# GIVEN DATA:
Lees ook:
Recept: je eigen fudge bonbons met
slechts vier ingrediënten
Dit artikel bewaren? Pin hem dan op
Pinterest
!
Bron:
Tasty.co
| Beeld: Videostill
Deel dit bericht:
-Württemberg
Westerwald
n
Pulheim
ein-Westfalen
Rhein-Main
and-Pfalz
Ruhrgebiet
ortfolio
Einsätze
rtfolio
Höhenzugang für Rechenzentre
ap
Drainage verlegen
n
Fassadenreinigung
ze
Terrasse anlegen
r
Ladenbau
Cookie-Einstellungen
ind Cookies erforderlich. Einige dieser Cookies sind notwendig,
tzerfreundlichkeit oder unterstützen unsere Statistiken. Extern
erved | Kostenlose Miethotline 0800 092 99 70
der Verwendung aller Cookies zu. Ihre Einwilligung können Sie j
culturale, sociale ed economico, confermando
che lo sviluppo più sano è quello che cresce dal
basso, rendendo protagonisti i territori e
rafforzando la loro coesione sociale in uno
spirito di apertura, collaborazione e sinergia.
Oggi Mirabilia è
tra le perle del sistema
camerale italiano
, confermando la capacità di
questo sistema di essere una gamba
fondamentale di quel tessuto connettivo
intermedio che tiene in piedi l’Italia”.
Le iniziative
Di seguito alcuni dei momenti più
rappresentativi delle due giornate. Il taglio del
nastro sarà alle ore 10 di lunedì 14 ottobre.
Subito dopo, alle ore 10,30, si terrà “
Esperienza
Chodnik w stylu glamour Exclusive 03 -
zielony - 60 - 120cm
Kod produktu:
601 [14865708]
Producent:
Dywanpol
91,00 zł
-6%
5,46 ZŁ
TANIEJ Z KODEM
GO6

==

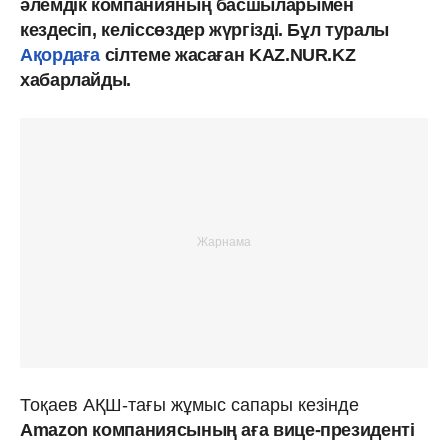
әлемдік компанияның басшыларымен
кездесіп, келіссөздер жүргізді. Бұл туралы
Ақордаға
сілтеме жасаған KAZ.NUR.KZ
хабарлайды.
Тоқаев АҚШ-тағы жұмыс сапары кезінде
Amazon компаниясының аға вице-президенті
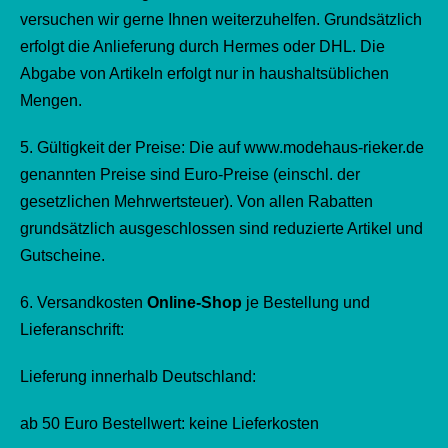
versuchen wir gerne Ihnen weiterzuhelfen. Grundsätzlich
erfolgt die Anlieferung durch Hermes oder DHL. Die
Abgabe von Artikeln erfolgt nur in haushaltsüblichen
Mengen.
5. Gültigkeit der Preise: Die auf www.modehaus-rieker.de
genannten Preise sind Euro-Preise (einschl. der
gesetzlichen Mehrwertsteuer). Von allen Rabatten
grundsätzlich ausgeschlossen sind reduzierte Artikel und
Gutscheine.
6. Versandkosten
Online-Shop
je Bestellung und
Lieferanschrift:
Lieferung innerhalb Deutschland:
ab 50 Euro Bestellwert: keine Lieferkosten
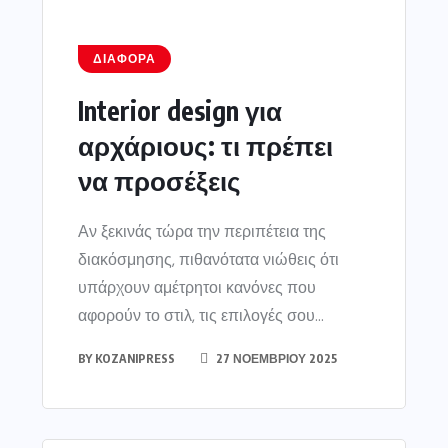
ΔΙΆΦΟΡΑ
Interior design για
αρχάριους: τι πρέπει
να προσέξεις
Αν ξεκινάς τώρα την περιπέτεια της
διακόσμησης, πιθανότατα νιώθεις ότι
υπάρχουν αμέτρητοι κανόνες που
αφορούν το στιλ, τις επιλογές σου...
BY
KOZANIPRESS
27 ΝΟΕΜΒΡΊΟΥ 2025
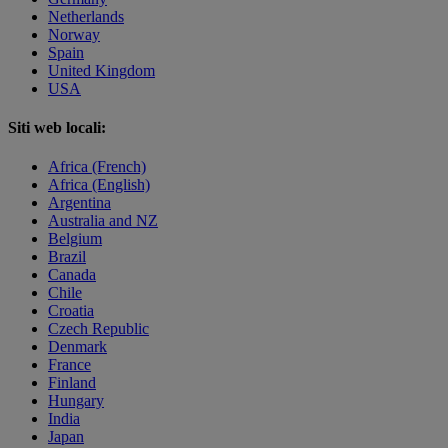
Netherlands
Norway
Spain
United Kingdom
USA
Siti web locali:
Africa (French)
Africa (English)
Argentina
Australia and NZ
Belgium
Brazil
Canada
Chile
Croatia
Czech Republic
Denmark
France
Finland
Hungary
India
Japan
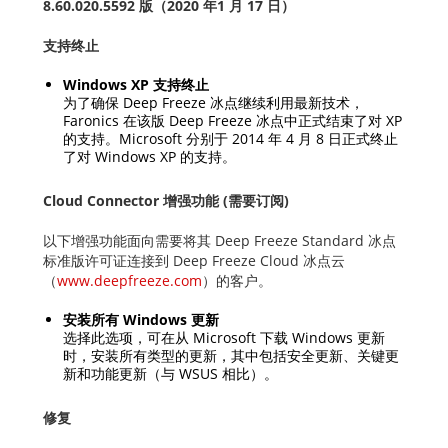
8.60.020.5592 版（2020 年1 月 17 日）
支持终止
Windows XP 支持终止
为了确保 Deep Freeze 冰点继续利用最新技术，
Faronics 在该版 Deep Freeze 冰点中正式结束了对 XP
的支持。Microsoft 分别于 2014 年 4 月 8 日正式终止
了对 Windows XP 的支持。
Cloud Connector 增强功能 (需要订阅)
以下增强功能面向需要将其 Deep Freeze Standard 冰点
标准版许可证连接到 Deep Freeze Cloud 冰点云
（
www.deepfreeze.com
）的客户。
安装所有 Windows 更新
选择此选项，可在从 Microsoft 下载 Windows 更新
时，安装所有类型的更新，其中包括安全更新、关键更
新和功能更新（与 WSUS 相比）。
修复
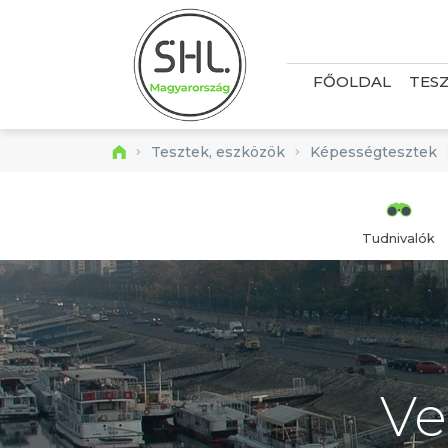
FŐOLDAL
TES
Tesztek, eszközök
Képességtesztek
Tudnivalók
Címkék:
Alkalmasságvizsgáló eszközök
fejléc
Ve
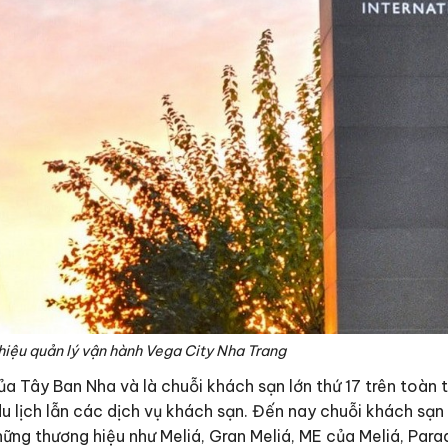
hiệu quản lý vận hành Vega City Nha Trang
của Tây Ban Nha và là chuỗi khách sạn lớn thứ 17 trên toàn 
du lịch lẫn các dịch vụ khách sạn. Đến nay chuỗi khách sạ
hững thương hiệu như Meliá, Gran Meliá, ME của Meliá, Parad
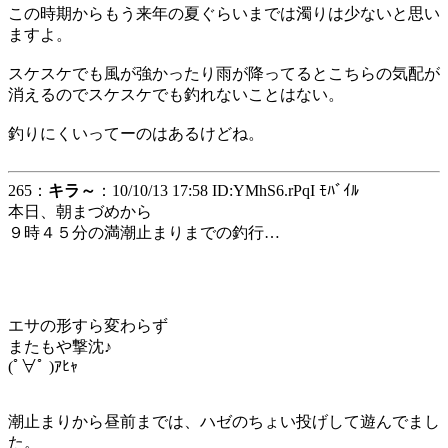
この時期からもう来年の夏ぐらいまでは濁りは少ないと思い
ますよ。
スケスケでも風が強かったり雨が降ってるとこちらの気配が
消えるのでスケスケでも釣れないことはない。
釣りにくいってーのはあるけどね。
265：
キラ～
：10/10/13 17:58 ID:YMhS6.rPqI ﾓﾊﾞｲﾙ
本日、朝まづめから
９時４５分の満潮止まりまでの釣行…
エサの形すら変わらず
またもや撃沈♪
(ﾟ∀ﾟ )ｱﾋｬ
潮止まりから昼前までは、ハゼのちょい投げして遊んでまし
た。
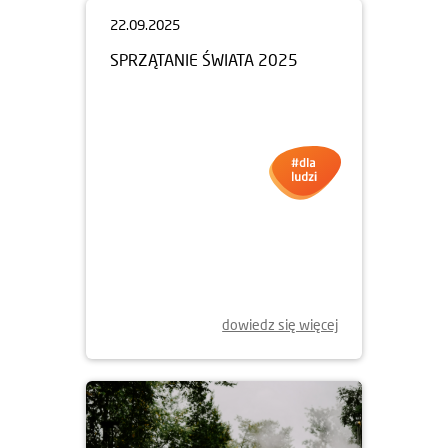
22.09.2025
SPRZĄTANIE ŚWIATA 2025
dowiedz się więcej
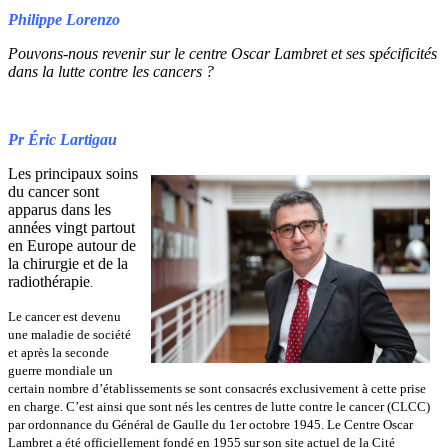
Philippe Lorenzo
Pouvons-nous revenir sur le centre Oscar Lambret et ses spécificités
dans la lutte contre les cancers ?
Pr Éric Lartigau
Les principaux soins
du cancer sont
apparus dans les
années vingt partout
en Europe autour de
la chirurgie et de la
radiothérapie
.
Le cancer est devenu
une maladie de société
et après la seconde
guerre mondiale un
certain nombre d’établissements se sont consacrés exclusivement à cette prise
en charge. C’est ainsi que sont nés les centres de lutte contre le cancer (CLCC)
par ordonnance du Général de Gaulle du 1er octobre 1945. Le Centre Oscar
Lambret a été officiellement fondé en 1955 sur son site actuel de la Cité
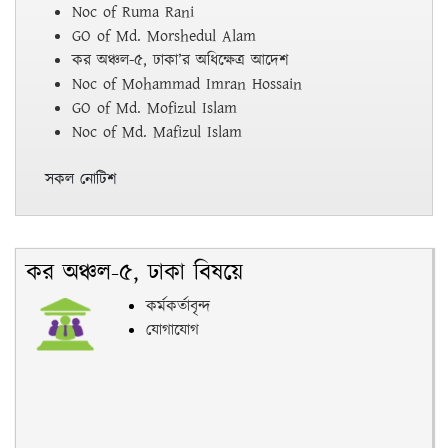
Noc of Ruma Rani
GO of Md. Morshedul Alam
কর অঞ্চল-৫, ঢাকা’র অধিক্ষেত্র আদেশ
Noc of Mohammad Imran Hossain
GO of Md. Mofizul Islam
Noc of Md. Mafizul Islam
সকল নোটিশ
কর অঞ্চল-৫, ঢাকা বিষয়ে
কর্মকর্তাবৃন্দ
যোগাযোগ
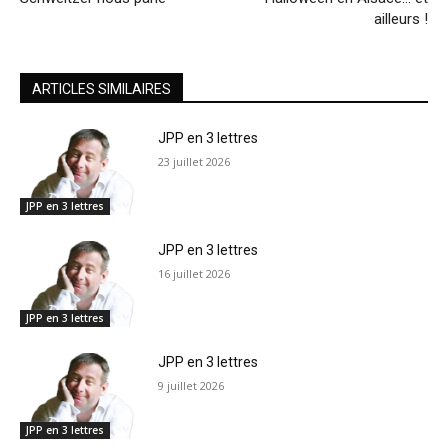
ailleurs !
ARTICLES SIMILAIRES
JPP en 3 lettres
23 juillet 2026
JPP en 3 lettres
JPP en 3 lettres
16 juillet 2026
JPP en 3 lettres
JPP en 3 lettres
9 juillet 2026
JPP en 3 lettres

==

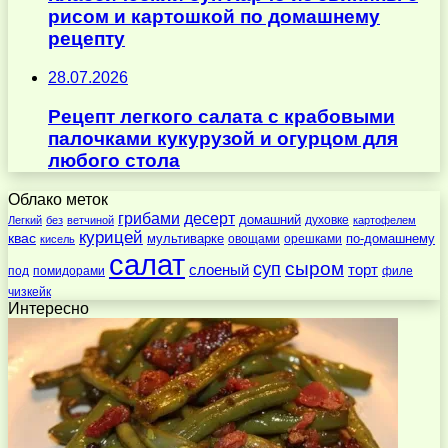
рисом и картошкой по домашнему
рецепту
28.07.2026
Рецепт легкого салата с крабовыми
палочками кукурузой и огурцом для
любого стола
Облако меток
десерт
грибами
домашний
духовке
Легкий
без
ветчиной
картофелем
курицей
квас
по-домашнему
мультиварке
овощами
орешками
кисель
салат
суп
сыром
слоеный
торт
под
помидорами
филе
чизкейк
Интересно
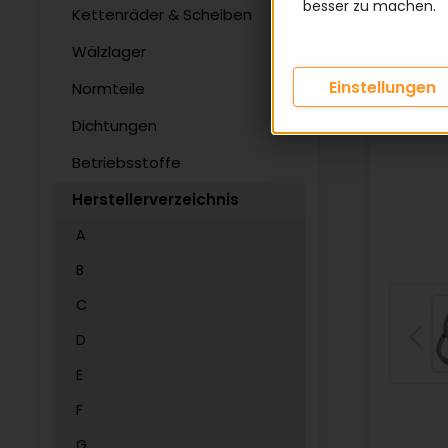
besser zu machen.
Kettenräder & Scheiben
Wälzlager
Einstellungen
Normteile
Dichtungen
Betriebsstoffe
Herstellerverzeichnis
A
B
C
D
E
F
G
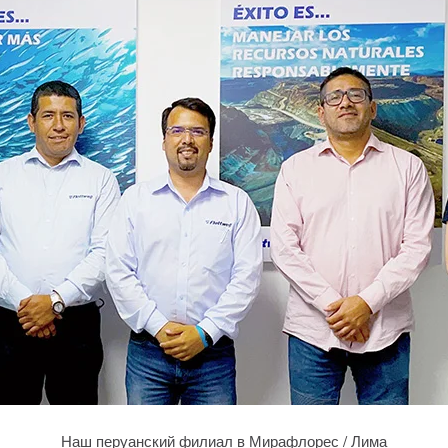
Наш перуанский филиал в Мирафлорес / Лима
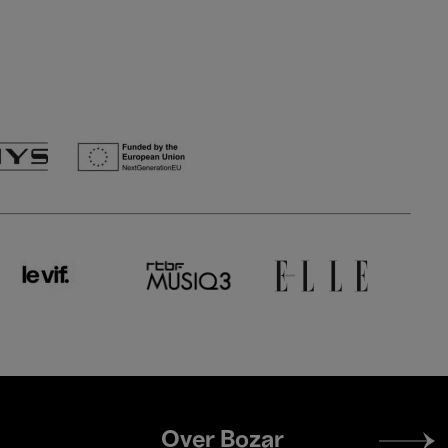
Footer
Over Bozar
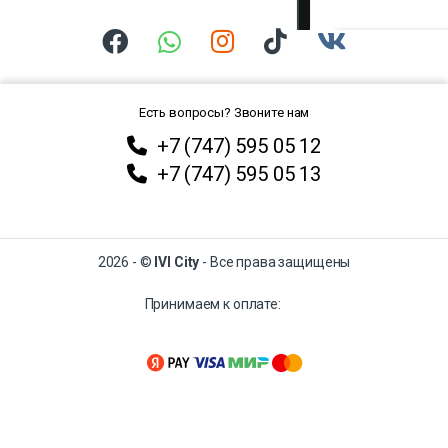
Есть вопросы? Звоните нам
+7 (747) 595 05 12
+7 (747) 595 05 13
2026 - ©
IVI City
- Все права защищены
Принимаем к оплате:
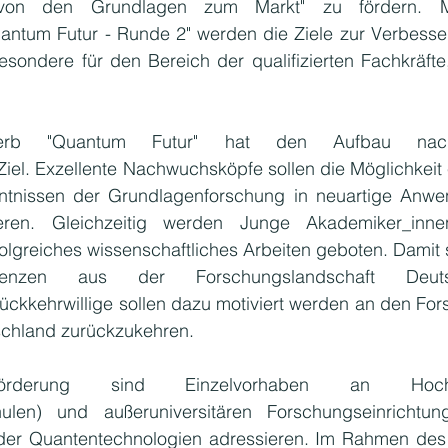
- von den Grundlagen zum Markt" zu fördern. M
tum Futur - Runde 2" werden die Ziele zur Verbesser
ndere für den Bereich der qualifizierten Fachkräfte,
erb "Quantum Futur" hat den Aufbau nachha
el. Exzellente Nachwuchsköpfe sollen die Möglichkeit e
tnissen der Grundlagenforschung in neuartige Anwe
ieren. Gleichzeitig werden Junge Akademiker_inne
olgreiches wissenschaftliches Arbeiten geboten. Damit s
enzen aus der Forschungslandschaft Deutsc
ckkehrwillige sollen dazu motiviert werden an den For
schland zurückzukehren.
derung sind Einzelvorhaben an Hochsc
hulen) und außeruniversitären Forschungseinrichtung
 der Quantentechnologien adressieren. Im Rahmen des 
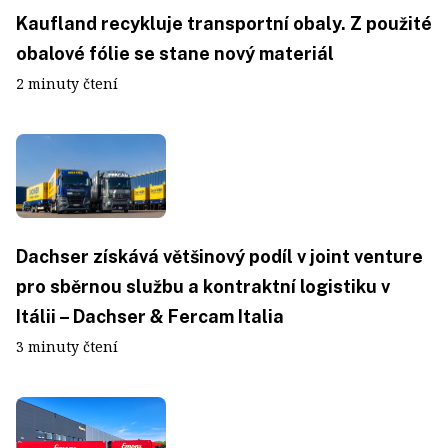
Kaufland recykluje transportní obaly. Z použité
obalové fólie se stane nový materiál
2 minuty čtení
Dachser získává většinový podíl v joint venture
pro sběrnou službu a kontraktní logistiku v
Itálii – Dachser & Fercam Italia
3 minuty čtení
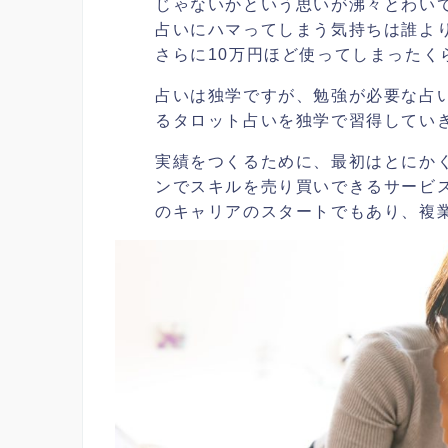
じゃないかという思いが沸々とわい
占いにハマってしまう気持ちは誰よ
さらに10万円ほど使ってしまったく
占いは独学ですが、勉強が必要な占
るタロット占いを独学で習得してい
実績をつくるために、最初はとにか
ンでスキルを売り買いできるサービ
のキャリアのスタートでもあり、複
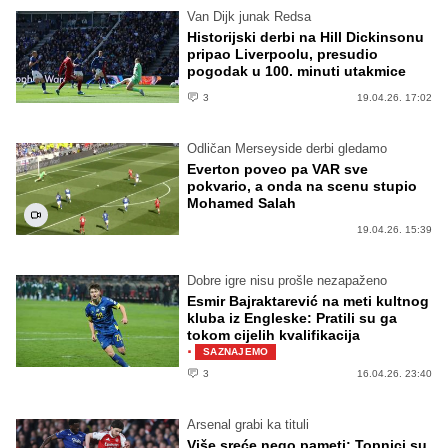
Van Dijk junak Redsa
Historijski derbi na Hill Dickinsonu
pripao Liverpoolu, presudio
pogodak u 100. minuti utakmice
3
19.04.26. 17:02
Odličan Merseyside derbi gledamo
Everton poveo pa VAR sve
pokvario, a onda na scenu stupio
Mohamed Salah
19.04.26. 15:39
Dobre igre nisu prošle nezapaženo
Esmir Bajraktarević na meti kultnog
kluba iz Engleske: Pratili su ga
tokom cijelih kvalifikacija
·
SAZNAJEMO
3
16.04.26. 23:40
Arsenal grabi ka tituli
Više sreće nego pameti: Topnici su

# WORK TO BE COMPLETED:
Copy out everything in the data from the line that contains "Наш перуанский филиал в Мирафлорес / Лима" down to the line that contains "Više sreće nego pameti: Topnici su", including both of those lines. Leave the pictures out of your answer.

# EXERCISE ANSWER:
Наш перуанский филиал в Мирафлорес / Лима
Footer
Over Bozar
Есть вопросы? Звоните нам
+7 (747) 595 05 12
+7 (747) 595 05 13
2026 - ©
IVI City
- Все права защищены
Принимаем к оплате:
- von den Grundlagen zum Markt" zu fördern. M
tum Futur - Runde 2" werden die Ziele zur Verbesser
ndere für den Bereich der qualifizierten Fachkräfte,
erb "Quantum Futur" hat den Aufbau nachha
el. Exzellente Nachwuchsköpfe sollen die Möglichkeit e
tnissen der Grundlagenforschung in neuartige Anwe
ieren. Gleichzeitig werden Junge Akademiker_inne
olgreiches wissenschaftliches Arbeiten geboten. Damit s
enzen aus der Forschungslandschaft Deutsc
ckkehrwillige sollen dazu motiviert werden an den For
schland zurückzukehren.
derung sind Einzelvorhaben an Hochsc
hulen) und außeruniversitären Forschungseinrichtung
 der Quantentechnologien adressieren. Im Rahmen des 
Kaufland recykluje transportní obaly. Z použité
obalové fólie se stane nový materiál
2 minuty čtení
Dachser získává většinový podíl v joint venture
pro sběrnou službu a kontraktní logistiku v
Itálii – Dachser & Fercam Italia
3 minuty čtení
じゃないかという思いが沸々とわい
占いにハマってしまう気持ちは誰よ
さらに10万円ほど使ってしまったく
占いは独学ですが、勉強が必要な占
るタロット占いを独学で習得してい
実績をつくるために、最初はとにか
ンでスキルを売り買いできるサービ
のキャリアのスタートでもあり、複
Van Dijk junak Redsa
Historijski derbi na Hill Dickinsonu
pripao Liverpoolu, presudio
pogodak u 100. minuti utakmice
3
19.04.26. 17:02
Odličan Merseyside derbi gledamo
Everton poveo pa VAR sve
pokvario, a onda na scenu stupio
Mohamed Salah
19.04.26. 15:39
Dobre igre nisu prošle nezapaženo
Esmir Bajraktarević na meti kultnog
kluba iz Engleske: Pratili su ga
tokom cijelih kvalifikacija
·
SAZNAJEMO
3
16.04.26. 23:40
Arsenal grabi ka tituli
Više sreće nego pameti: Topnici su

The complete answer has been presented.